The Power of Pet Therapy: Healing Mind, Body, and Spirit

For one hospital CEO, allowing animals to interact with patients is a no-brainer.

It didn’t take much convincing for Heather Dexter to allow Kodi and Ranger to wag their tails and give out kisses at Emory Saint Joseph’s Hospital in Atlanta.

Kodi and Ranger may not be doctors, but Dexter, the hospital’s CEO, experienced the power of pet therapy when her younger brother, Patrick, suffered a traumatic brain injury after a serious car accident.

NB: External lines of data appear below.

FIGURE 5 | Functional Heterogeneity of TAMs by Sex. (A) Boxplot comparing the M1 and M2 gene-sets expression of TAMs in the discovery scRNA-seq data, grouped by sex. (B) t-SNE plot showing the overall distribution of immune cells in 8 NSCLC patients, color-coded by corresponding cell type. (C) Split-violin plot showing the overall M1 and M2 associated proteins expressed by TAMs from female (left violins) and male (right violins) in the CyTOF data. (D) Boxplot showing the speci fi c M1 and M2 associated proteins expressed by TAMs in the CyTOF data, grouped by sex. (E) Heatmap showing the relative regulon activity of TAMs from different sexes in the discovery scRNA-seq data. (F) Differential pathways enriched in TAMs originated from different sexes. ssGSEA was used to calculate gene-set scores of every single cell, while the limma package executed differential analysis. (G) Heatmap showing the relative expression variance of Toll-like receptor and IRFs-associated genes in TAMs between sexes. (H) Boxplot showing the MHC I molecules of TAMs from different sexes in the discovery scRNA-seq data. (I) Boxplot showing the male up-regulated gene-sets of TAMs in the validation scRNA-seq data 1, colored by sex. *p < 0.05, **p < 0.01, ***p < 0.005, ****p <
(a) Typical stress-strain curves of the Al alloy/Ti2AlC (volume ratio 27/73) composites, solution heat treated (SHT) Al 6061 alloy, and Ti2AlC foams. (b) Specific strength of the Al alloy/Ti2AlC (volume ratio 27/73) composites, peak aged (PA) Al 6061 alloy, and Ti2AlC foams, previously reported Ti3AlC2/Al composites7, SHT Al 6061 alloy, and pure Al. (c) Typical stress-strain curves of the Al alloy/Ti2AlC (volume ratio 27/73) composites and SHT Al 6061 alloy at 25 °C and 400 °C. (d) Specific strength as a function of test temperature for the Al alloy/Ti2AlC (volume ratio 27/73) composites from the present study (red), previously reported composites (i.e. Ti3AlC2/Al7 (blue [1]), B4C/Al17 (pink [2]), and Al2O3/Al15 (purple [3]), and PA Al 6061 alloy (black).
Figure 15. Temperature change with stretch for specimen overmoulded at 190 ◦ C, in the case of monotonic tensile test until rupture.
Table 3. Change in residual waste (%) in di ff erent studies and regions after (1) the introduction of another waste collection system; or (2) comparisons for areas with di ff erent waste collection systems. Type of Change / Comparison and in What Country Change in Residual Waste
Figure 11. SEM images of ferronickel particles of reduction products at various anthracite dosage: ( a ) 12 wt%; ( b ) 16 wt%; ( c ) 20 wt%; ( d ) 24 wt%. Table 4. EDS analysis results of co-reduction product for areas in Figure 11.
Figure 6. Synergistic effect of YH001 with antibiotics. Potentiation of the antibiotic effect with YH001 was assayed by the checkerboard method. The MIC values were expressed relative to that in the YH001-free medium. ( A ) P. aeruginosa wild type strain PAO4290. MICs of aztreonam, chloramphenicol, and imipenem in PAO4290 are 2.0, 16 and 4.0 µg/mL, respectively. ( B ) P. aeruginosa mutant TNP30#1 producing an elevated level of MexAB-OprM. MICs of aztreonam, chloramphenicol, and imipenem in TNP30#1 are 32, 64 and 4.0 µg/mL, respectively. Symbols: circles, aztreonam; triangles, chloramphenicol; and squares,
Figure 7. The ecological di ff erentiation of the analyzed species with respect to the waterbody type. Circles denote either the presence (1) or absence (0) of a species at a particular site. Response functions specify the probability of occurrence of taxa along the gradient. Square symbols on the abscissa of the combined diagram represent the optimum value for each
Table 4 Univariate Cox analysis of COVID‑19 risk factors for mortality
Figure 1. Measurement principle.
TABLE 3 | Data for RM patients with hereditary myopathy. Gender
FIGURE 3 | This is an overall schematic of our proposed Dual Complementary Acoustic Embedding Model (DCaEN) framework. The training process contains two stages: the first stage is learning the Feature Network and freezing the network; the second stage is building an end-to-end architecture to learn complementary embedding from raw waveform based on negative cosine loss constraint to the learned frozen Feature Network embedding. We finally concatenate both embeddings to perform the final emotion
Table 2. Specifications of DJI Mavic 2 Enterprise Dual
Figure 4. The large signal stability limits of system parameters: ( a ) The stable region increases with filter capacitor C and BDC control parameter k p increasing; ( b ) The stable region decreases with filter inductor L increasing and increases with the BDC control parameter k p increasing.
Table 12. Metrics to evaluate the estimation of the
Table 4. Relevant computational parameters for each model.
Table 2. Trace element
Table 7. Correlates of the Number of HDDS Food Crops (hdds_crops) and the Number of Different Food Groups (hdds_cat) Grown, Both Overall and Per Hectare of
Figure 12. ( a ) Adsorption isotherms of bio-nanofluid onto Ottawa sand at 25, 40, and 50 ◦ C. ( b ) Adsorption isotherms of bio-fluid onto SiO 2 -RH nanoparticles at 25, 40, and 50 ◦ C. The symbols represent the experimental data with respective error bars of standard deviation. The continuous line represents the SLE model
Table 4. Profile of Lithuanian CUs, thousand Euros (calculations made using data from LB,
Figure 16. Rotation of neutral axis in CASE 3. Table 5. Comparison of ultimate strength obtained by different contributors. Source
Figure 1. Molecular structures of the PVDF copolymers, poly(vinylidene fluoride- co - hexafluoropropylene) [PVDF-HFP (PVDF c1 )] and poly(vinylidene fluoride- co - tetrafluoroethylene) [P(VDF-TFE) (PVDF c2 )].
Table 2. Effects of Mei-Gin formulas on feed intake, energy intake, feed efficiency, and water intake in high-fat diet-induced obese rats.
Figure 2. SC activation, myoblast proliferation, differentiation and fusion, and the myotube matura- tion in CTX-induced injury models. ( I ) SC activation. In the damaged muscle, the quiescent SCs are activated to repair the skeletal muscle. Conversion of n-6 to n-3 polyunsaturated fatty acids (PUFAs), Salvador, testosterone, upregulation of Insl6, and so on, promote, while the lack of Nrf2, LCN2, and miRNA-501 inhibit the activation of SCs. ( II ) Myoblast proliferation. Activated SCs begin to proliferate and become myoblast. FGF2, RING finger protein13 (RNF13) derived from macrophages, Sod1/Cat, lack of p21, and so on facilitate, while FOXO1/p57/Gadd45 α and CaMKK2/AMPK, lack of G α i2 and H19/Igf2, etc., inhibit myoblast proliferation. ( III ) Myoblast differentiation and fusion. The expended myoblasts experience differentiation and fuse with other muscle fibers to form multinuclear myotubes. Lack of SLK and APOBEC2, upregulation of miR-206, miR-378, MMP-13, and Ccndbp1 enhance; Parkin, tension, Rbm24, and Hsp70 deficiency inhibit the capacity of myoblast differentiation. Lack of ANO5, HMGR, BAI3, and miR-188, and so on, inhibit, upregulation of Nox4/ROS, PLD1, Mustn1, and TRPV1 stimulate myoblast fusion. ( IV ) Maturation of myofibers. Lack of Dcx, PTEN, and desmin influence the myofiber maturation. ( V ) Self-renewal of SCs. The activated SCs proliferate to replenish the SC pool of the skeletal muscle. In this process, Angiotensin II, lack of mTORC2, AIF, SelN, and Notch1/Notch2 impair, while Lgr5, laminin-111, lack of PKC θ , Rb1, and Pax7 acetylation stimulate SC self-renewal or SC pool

Dexter remembers seeing a therapy dog visit Patrick while he was in a coma. After that visit, Dexter says, Patrick became more aware of his surroundings. Shockingly, even his vital signs improved. That experience made it an easy decision to bring pets to Emory Saint Joseph’s Hospital to interact with patients.

"There is a component of care that is clinical, but there is a part of care that is spiritual and emotional. By bringing in programs such as pet therapy, we can care for the whole person: mind, body and spirit.”

Heather Dexter

CEO, Emory Saint Joseph’s Hospital

And Dexter isn’t just speaking from experience. Studies show that therapy dogs not only cheer patients up during a difficult time, but also provide a variety of other health benefits like improving cognitive, memory, and speech function.

So for the past five years, therapy dogs have visited patients at Emory Saint Joseph’s Hospital as part of a nonprofit organization called Happy Tails Pet Therapy. Happy Tails consists of over 350 volunteers who bring pets to more than 125 health care facilities, social agencies, and special needs programs throughout the Atlanta area.